While we haven’t been able to interact with our fellow Incubator companies in person for a few months, the time we spent in ‘The House’ – the School’s on-campus incubator facility – together was invaluable as were the relationships we developed and continue to nurture.
All of these are things we hope to build and expand on by participating in the Santander Universities Emerging Entrepreneur Programme 2020. This programme has also gone virtual, and we’ve had the chance to connect through online sessions with start-ups across the UK, companies in numerous industries and various stages of development. Not only are we looking forward to learning from them, but the resources that Santander Universities provides access to will help us achieve our goal of contracting with 30% of UK police forces in the next 12 months.
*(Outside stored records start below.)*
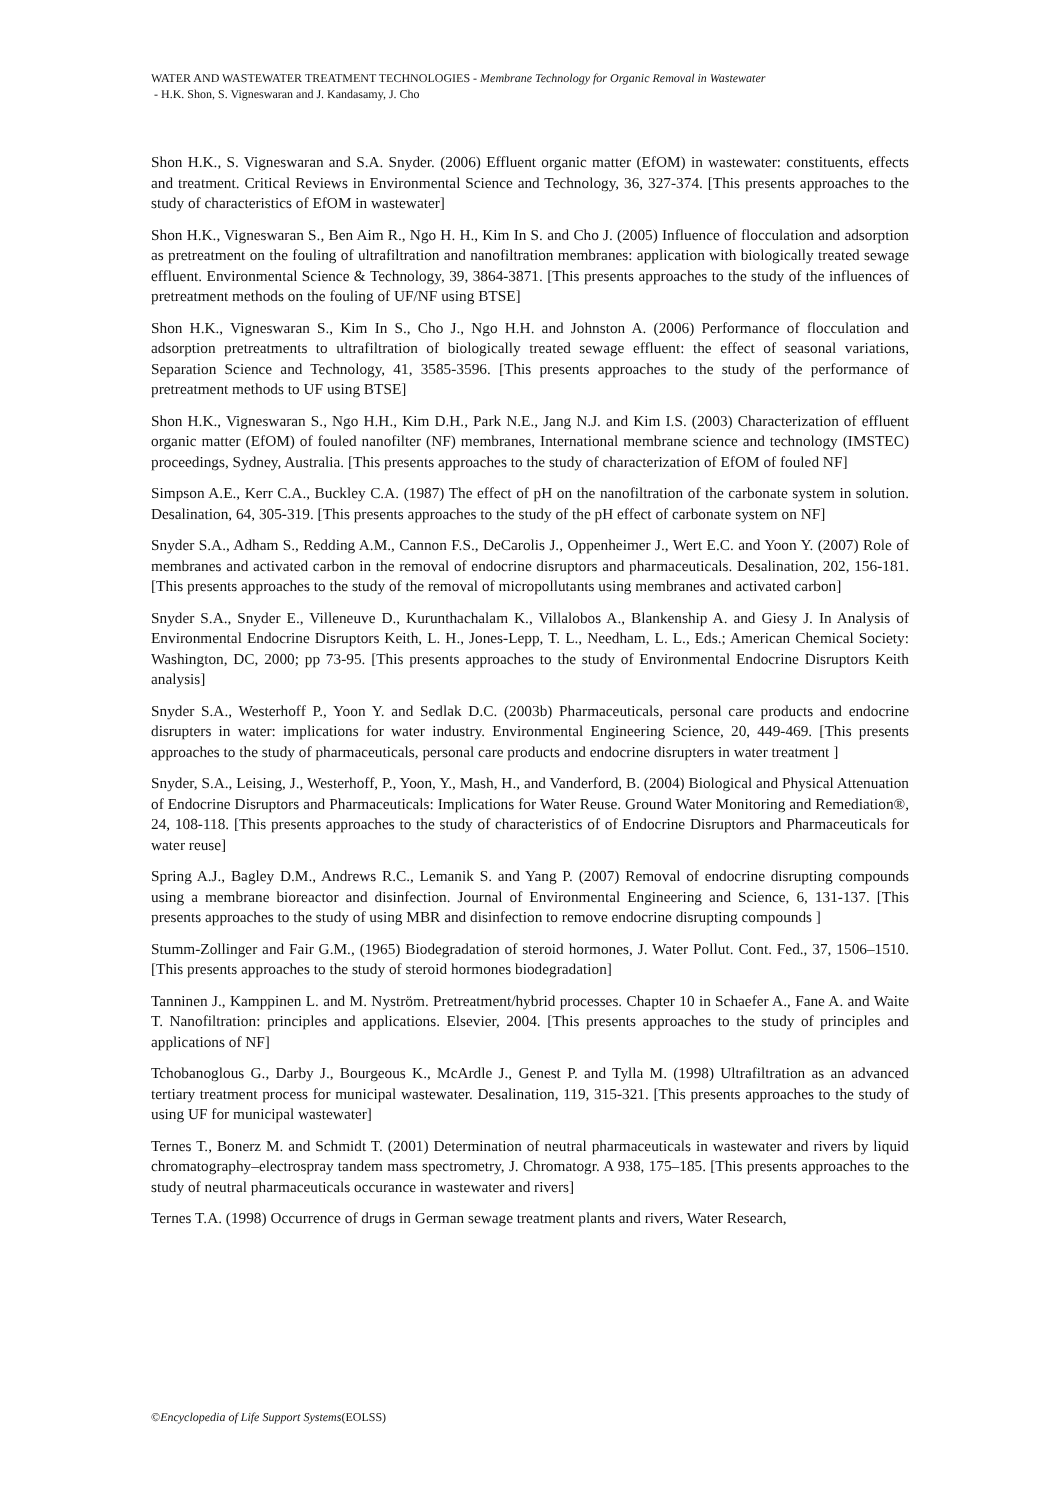WATER AND WASTEWATER TREATMENT TECHNOLOGIES - Membrane Technology for Organic Removal in Wastewater
- H.K. Shon, S. Vigneswaran and J. Kandasamy, J. Cho
Shon H.K., S. Vigneswaran and S.A. Snyder. (2006) Effluent organic matter (EfOM) in wastewater: constituents, effects and treatment. Critical Reviews in Environmental Science and Technology, 36, 327-374. [This presents approaches to the study of characteristics of EfOM in wastewater]
Shon H.K., Vigneswaran S., Ben Aim R., Ngo H. H., Kim In S. and Cho J. (2005) Influence of flocculation and adsorption as pretreatment on the fouling of ultrafiltration and nanofiltration membranes: application with biologically treated sewage effluent. Environmental Science & Technology, 39, 3864-3871. [This presents approaches to the study of the influences of pretreatment methods on the fouling of UF/NF using BTSE]
Shon H.K., Vigneswaran S., Kim In S., Cho J., Ngo H.H. and Johnston A. (2006) Performance of flocculation and adsorption pretreatments to ultrafiltration of biologically treated sewage effluent: the effect of seasonal variations, Separation Science and Technology, 41, 3585-3596. [This presents approaches to the study of the performance of pretreatment methods to UF using BTSE]
Shon H.K., Vigneswaran S., Ngo H.H., Kim D.H., Park N.E., Jang N.J. and Kim I.S. (2003) Characterization of effluent organic matter (EfOM) of fouled nanofilter (NF) membranes, International membrane science and technology (IMSTEC) proceedings, Sydney, Australia. [This presents approaches to the study of characterization of EfOM of fouled NF]
Simpson A.E., Kerr C.A., Buckley C.A. (1987) The effect of pH on the nanofiltration of the carbonate system in solution. Desalination, 64, 305-319. [This presents approaches to the study of the pH effect of carbonate system on NF]
Snyder S.A., Adham S., Redding A.M., Cannon F.S., DeCarolis J., Oppenheimer J., Wert E.C. and Yoon Y. (2007) Role of membranes and activated carbon in the removal of endocrine disruptors and pharmaceuticals. Desalination, 202, 156-181. [This presents approaches to the study of the removal of micropollutants using membranes and activated carbon]
Snyder S.A., Snyder E., Villeneuve D., Kurunthachalam K., Villalobos A., Blankenship A. and Giesy J. In Analysis of Environmental Endocrine Disruptors Keith, L. H., Jones-Lepp, T. L., Needham, L. L., Eds.; American Chemical Society: Washington, DC, 2000; pp 73-95. [This presents approaches to the study of Environmental Endocrine Disruptors Keith analysis]
Snyder S.A., Westerhoff P., Yoon Y. and Sedlak D.C. (2003b) Pharmaceuticals, personal care products and endocrine disrupters in water: implications for water industry. Environmental Engineering Science, 20, 449-469. [This presents approaches to the study of pharmaceuticals, personal care products and endocrine disrupters in water treatment ]
Snyder, S.A., Leising, J., Westerhoff, P., Yoon, Y., Mash, H., and Vanderford, B. (2004) Biological and Physical Attenuation of Endocrine Disruptors and Pharmaceuticals: Implications for Water Reuse. Ground Water Monitoring and Remediation®, 24, 108-118. [This presents approaches to the study of characteristics of of Endocrine Disruptors and Pharmaceuticals for water reuse]
Spring A.J., Bagley D.M., Andrews R.C., Lemanik S. and Yang P. (2007) Removal of endocrine disrupting compounds using a membrane bioreactor and disinfection. Journal of Environmental Engineering and Science, 6, 131-137. [This presents approaches to the study of using MBR and disinfection to remove endocrine disrupting compounds ]
Stumm-Zollinger and Fair G.M., (1965) Biodegradation of steroid hormones, J. Water Pollut. Cont. Fed., 37, 1506–1510. [This presents approaches to the study of steroid hormones biodegradation]
Tanninen J., Kamppinen L. and M. Nyström. Pretreatment/hybrid processes. Chapter 10 in Schaefer A., Fane A. and Waite T. Nanofiltration: principles and applications. Elsevier, 2004. [This presents approaches to the study of principles and applications of NF]
Tchobanoglous G., Darby J., Bourgeous K., McArdle J., Genest P. and Tylla M. (1998) Ultrafiltration as an advanced tertiary treatment process for municipal wastewater. Desalination, 119, 315-321. [This presents approaches to the study of using UF for municipal wastewater]
Ternes T., Bonerz M. and Schmidt T. (2001) Determination of neutral pharmaceuticals in wastewater and rivers by liquid chromatography–electrospray tandem mass spectrometry, J. Chromatogr. A 938, 175–185. [This presents approaches to the study of neutral pharmaceuticals occurance in wastewater and rivers]
Ternes T.A. (1998) Occurrence of drugs in German sewage treatment plants and rivers, Water Research,
©Encyclopedia of Life Support Systems(EOLSS)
The programme officially launched on 20 May with a session on how to scale a business during a recession, and another which helped us break down our elevator pitches to make them more effective and succinct. And there is so much more to come over the next four months before the programme culminates in a pitch competition, where finalists compete for up to £90k in grant funding. Winning this prestigious award will help in so many ways but primarily, it will enable us to undertake a vast research project to measure the impact of our work. If we can show a positive correlation between our service and improvements in the criminal justice system, there is an opportunity to continue to disrupt the system.
Our new reality
Being part of both the Incubator and SUEEP20 has and will continue to help us learn how to pivot when unforeseen events happen. The unexpected COVID-19 situation has affected parts of our business but not necessarily in negative ways.
The lockdown here in London has pushed us to find new ways of connecting with potential clients. Through negotiations conducted over Microsoft Teams calls, we contracted, onboarded, and launched with a new police force, and have verbal agreements from four more. Conversations with several others are continuing, with all involved parties adapting to new ways of communicating.
Through conversations with our clients, we’ve heard that the rules for medical evidence are being relaxed as frontline officers’ responsibilities are reprioritised. This may enable the unwarranted release of suspects, cause needless anxiety for victims, and further delay cases as the courts reopen.
And through all of this, we have started brainstorming about what else we can offer to our clients that supports our mission and helps them achieve their goals.
Things are surreal right now, but what keeps me going is knowing that what we do can make the world a better, and safer, place.
“If the road is easy, you’re likely going the wrong way.”
― Terry Goodkind
Thank you, LBS, the Institute of Innovation and Entrepreneurship (IIE), all 2019/2020 Incubator companies, Jane Khedair, Jeff Skinner, John Bates, Rupert Merson, Jessica Spungin, Santander Universities UK, Kevin Bardwell, all of our angel investors, and so many others who are supporting us.